NEW DELHI (Reuters) - India must tackle growing subsidies on food, fertiliser and fuels, and improve its infrastructure if it is to sustain economic growth at around 9 percent, the prime minister said on Thursday.
India discounts widely used fuels, including petrol, diesel, cooking gas and kerosene, and the government is yet to raise retail prices of the fuels this year despite a surge in global oil prices towards $100 and a series of all-time highs.
State-run refiners are losing more than $50 million a day as a result despite the issue of bonds to partly compensate them.
“We need to address the problem of mounting subsidies in food, fertilisers and now in petroleum, which is a recent phenomenon,” Manmohan Singh told the country’s planning commission.
“Over 1 trillion rupees ($25.43 billion) are going to be spent this year alone on these three items. It is important that we restructure subsidies so that only the really needy and the poor benefit from them and all leakages are stopped.”
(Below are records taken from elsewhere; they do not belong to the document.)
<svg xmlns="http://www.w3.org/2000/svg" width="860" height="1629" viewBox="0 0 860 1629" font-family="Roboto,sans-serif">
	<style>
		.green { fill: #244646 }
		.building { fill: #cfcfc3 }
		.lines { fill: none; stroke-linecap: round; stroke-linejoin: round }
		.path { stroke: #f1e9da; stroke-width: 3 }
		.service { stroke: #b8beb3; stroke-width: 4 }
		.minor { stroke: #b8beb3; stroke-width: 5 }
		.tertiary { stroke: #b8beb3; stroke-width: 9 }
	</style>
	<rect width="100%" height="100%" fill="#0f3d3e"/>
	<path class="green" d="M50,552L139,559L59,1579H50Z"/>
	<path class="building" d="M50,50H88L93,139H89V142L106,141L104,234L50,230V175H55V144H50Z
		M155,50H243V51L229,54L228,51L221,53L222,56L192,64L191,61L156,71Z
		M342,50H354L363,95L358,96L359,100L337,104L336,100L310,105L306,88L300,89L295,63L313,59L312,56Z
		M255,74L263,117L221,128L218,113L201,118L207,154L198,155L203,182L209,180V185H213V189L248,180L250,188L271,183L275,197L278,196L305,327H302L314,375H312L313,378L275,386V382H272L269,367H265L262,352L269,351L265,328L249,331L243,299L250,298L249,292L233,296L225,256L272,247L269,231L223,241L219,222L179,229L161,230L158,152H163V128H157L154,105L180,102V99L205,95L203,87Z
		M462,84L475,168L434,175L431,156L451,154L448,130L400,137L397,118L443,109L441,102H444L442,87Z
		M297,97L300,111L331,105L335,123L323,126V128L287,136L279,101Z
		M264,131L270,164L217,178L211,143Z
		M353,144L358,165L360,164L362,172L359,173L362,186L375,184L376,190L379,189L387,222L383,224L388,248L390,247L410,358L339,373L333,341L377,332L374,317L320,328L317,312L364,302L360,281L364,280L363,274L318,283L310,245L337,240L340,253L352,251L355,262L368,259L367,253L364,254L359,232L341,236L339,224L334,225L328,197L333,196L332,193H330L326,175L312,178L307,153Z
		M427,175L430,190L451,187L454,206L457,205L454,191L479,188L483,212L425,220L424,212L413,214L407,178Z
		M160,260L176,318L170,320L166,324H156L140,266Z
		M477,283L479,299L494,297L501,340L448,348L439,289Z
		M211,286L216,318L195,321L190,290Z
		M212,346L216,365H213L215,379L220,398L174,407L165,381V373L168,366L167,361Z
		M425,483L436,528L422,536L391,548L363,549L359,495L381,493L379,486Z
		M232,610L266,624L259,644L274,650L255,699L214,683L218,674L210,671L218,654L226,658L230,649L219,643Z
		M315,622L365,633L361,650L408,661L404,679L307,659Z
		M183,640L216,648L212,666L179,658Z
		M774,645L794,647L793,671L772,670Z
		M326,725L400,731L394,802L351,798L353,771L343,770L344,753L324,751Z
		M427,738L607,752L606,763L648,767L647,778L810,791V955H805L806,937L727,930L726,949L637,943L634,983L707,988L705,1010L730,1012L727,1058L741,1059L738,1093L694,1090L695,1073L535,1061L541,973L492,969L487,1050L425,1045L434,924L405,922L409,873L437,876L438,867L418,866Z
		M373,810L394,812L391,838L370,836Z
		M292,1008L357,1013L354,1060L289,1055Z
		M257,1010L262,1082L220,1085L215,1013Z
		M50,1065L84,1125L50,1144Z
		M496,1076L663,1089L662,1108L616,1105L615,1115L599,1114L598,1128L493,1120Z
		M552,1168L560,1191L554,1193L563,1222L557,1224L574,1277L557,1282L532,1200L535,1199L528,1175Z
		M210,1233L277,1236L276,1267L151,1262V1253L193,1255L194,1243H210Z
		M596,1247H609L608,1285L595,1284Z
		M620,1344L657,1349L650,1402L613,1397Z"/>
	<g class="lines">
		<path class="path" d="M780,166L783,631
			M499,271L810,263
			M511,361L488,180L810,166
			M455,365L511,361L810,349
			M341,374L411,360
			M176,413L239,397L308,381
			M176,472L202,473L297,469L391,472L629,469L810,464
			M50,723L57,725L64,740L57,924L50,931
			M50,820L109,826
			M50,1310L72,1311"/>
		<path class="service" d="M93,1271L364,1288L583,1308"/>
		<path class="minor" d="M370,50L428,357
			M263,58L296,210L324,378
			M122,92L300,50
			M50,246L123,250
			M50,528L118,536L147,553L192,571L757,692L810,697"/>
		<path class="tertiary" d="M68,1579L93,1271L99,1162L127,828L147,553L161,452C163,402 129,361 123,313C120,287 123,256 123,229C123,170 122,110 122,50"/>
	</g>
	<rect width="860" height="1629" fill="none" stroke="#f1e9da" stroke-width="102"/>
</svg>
Singh said the farm sector had to be further revived and manufacturers encouraged if the nation was to sustain robust expansion in gross domestic product.
Policymakers have been worried about sluggish farm growth in recent years even as the overall economy has expanded at a much faster pace.
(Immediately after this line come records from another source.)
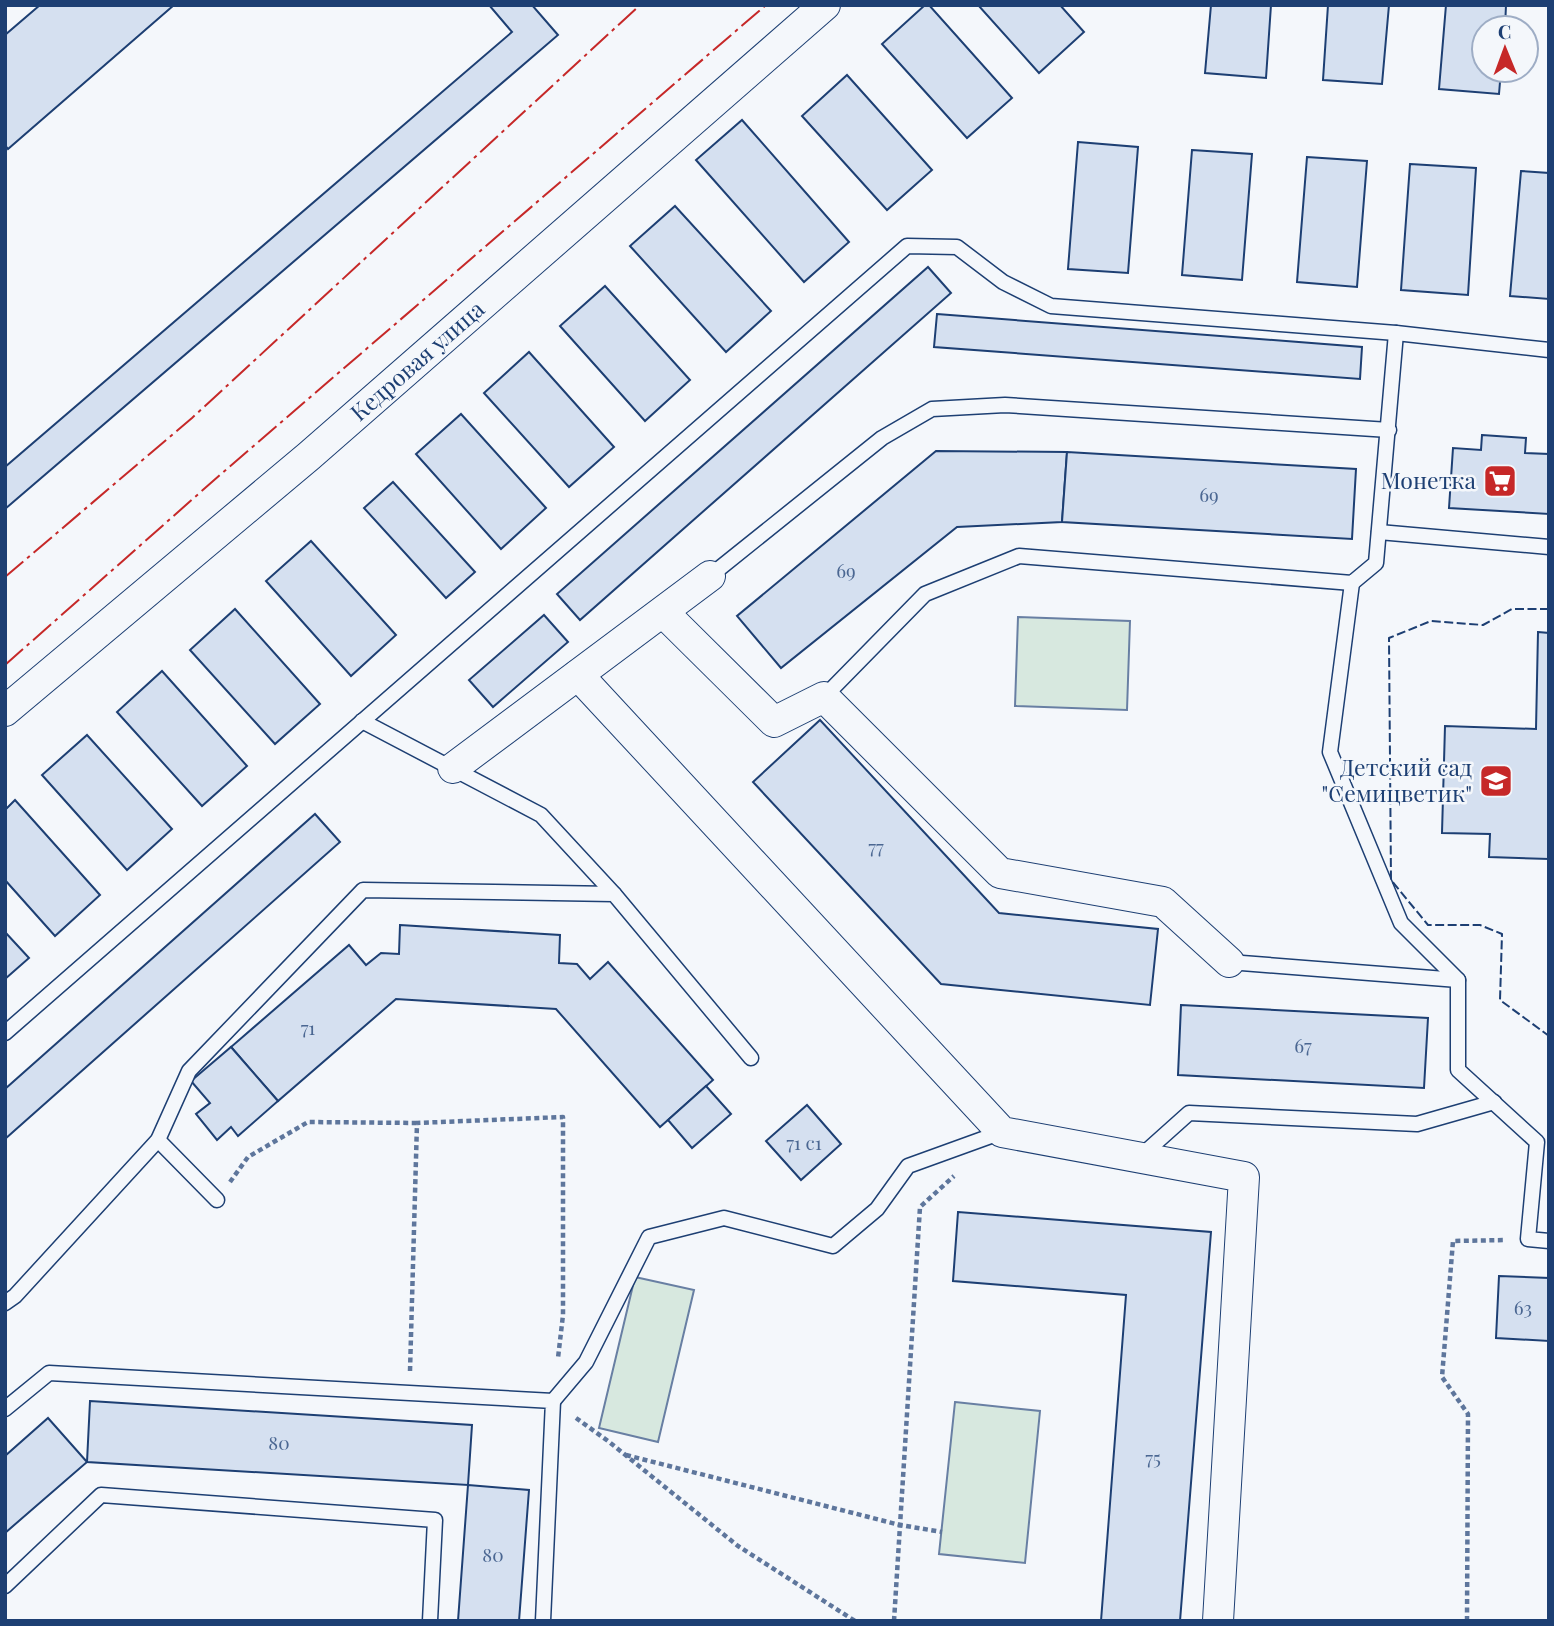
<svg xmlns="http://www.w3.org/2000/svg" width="1554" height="1626" viewBox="0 0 1554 1626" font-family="'Playfair Display',serif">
  <rect width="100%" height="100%" fill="#f4f7fb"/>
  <g fill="#d7e8df" stroke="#687fa3" stroke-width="2">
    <path d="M1018,617L1130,621L1127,710L1015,706Z"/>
    <path d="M635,1277L694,1290L658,1442L599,1428Z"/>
    <path d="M955,1402L1040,1411L1025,1563L939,1554Z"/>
  </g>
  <g fill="#d5e0f0" stroke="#1d3f73" stroke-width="2">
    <path d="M40,5H174L8,149L5,145V35Z"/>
    <path d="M489,5H532L558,35L5,509V467L512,32Z"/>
    <path d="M925,5H929L1012,98L967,138L882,44Z"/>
    <path d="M978,5H1060L1084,32L1039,73Z"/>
    <path d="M1211,5H1271L1266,78L1205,73Z"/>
    <path d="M1328,5H1389L1382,84L1323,80Z"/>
    <path d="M1446,5H1506L1505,28H1484V70H1501L1499,94L1439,89Z"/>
    <path d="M847,75L932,170L887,210L802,116Z"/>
    <path d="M742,120L849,242L804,282L696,160Z"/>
    <path d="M1078,142L1138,147L1128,273L1068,269Z"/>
    <path d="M1192,150L1252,154L1242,280L1182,275Z"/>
    <path d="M1307,157L1367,161L1357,287L1297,282Z"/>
    <path d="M1410,164L1476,168L1468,295L1401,290Z"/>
    <path d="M1521,171L1549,173V299L1510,296Z"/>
    <path d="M675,206L771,311L726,352L630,246Z"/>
    <path d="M928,267L951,293L580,620L557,594Z"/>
    <path d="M605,286L690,380L645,421L560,326Z"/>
    <path d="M937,314L1362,347L1360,379L934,347Z"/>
    <path d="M529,352L614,447L569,487L484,393Z"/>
    <path d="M461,414L546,508L501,549L416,454Z"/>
    <path d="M1482,435L1526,438L1525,453L1549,454V514L1449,508L1453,448L1481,450Z"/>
    <path d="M936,451L1067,452L1062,522L957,527L781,668L737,616Z"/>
    <path d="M1067,452L1356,469L1352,539L1062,522Z"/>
    <path d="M393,482L475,572L446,598L364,508Z"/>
    <path d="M311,541L396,635L351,676L266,581Z"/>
    <path d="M235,609L320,704L275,744L190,650Z"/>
    <path d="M544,615L568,642L493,707L469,680Z"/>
    <path d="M1538,632L1549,633V859L1489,857L1490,834L1442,833L1445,726L1536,729Z"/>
    <path d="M162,671L247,766L202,806L117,712Z"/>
    <path d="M820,720L999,913L1158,929L1150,1005L941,984L753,782Z"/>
    <path d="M87,735L172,829L127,870L42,775Z"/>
    <path d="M15,800L100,895L55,936L5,880V810Z"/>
    <path d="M315,814L340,842L5,1139V1089Z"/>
    <path d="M400,925L560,935L559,963L577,964L590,979L608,962L713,1080L660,1127L556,1009L396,999L278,1101L231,1047L349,945L366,965L381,953L399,954Z"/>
    <path d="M5,932L29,958L5,979Z"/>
    <path d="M1181,1005L1428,1018L1424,1088L1178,1075Z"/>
    <path d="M231,1047L278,1101L238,1136L231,1127L217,1140L196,1114L210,1103L191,1081Z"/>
    <path d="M706,1086L731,1114L692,1148L668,1120Z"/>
    <path d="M807,1105L841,1144L801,1180L766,1141Z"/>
    <path d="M958,1212L1211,1232L1180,1621H1101L1126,1295L953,1281Z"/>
    <path d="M1499,1276L1549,1278V1341L1496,1338Z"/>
    <path d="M90,1401L472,1425L468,1485L87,1462Z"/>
    <path d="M48,1418L87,1462L5,1533V1456Z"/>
    <path d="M468,1485L529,1490L519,1621H458Z"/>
  </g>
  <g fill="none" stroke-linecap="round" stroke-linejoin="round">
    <defs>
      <g id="service">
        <path d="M1379,532L1549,547"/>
        <path d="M710,576L882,438L932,409L1005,405L1389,430"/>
        <path d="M1352,583L1330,752L1401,923L1458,980"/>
        <path d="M824,697L925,594L1019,556L1352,583L1376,563L1396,333"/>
        <path d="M362,721L541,815L614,894"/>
        <path d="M1229,962L1458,980V1070L1537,1142L1528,1239L1549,1241"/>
        <path d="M5,1033L907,246L957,247L1003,282L1051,306L1396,333L1549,350"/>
        <path d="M158,1140L217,1200"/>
        <path d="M1141,1156L1189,1113L1417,1124L1494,1102"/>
        <path d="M5,1303L15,1296L158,1140L189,1071L363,890L614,894L751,1058"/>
        <path d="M553,1401L586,1362L649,1237L724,1218L833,1246L877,1209L908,1166L1002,1132"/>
        <path d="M5,1409L49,1373L553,1401L543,1621"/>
        <path d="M5,1586L101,1495L435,1520L430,1621"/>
      </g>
      <g id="minor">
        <path d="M663,612L774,722L824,697L1000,873L1163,902L1229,962"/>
        <path d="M578,675L1002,1132L1244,1177L1218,1621"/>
        <path id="s1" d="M5,711L309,456L825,5"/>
        <path d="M453,768L710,576"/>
      </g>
    </defs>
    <use href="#service" stroke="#1d3f73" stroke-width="17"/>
    <use href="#minor" stroke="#1d3f73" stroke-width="32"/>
    <g stroke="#5e769c" stroke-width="4.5" stroke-dasharray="5 3.5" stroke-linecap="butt">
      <path d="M230,1182L248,1157L308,1122L417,1123"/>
      <path d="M410,1371L417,1123L563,1117V1315L558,1358"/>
      <path d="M576,1418L608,1441L738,1546L855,1621"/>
      <path d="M626,1455L900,1525L942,1532"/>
      <path d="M894,1621L920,1207L954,1176"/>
      <path d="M1467,1621L1468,1414L1442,1377L1453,1241L1506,1240"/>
    </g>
    <use href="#service" stroke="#f4f7fb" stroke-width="14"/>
    <use href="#minor" stroke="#f4f7fb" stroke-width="30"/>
    <path stroke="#1d3f73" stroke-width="2" stroke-dasharray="9 3.5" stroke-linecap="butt" d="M1549,609H1512L1483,625L1431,621L1389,638L1391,880L1428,925H1480L1502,934L1500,1000L1549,1036"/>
    <g stroke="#c62828" stroke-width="2" stroke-dasharray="24 5 3.5 5" stroke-linecap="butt">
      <path d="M5,577L192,418L640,5"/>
      <path d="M5,665L221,474L766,5"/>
    </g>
  </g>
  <defs>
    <symbol id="supermarket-square" viewBox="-11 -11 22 22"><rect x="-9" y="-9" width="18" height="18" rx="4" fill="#c62828" stroke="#f4f7fb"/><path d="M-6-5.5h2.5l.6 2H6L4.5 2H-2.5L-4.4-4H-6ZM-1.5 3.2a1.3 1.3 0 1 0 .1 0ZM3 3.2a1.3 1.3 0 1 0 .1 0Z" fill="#fff"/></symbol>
    <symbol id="school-square" viewBox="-11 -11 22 22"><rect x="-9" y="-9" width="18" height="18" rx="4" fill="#c62828" stroke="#f4f7fb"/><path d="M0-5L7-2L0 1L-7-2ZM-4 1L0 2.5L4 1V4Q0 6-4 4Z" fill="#fff"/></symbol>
  </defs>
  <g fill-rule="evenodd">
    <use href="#supermarket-square" x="1481" y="462" width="38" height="38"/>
    <use href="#school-square" x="1477" y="762" width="38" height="38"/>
  </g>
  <g text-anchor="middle" stroke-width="5" stroke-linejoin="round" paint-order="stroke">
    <g font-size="19" fill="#4b6792">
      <text x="1209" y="502">69</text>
      <text x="846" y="578">69</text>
      <text x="876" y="854">77</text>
      <text x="308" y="1035">71</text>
      <text x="1303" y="1053">67</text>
      <text x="804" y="1150">71 с1</text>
      <text x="1523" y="1315">63</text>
      <text x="279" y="1450">80</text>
      <text x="1153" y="1465">75</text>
      <text x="493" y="1562">80</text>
    </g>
    <g font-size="23" fill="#1d3f73" stroke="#f4f7fb">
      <text dy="8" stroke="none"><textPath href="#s1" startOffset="541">Кедровая улица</textPath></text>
    </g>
    <g font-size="23" fill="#1d3f73" stroke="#f4f7fb" text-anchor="end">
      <text x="1476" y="489">Монетка</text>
      <text x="1472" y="776">Детский сад<tspan x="1472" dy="26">"Семицветик"</tspan></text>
    </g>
  </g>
  <rect width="1554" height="1626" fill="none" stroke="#1d3f73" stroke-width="14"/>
  <g transform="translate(1505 49) rotate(359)"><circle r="33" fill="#f4f7fb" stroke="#9eadc5" stroke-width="2"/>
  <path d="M0-5L12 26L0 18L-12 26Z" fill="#c62828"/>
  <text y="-10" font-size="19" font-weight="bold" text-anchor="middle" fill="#1d3f73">С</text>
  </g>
</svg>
Nearly two-thirds of India’s more than one billion people depend on the farm sector for a livelihood.
“Agriculture growth averaged 4 percent in the last two years and is likely to be 4 per cent this year also. We must ensure that this dynamism is maintained,” Singh told the commission.
“I would also like to point out that I foresee the next decade as one in which our food security will be under stress.”
Farm growth has averaged just 2 percent over the past five years, far short of services and manufacturing, which averaged over 8.0 percent.
The government imported wheat last year for the first time in six years and has followed up with more overseas buys this year. It has cut import duties to try and ease price pressures.
The Indian economy, Asia’s third-largest, has grown at an average 8.6 percent in the past four years but analysts say it must urgently improve its creaky infrastructure to sustain the growth momentum.
“We must continue to create an environment where the growth processes continue to be vigorous and there is full scope for individual enterprise and creativity,” Singh said.
India estimates it needs $475 billion between 2007 and 2012 to upgrade its roads, expand and modernise its ports, improve rail services and boost power generation.